··· EXERCISE INPUTS

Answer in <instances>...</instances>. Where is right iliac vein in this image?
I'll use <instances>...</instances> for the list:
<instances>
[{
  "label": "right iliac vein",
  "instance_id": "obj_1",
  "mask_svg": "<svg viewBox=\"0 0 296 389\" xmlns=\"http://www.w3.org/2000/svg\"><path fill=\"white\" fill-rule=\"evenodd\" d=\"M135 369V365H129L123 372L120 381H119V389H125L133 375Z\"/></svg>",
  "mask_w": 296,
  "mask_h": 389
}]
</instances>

······

Reproduce the lines above word for word, leaving every character unchanged.

_SOLUTION FOR THIS PROBLEM_:
Answer in <instances>...</instances>. Where is right iliac vein in this image?
I'll use <instances>...</instances> for the list:
<instances>
[{
  "label": "right iliac vein",
  "instance_id": "obj_1",
  "mask_svg": "<svg viewBox=\"0 0 296 389\" xmlns=\"http://www.w3.org/2000/svg\"><path fill=\"white\" fill-rule=\"evenodd\" d=\"M135 369V365H129L123 372L120 381H119V389H125L133 375Z\"/></svg>",
  "mask_w": 296,
  "mask_h": 389
}]
</instances>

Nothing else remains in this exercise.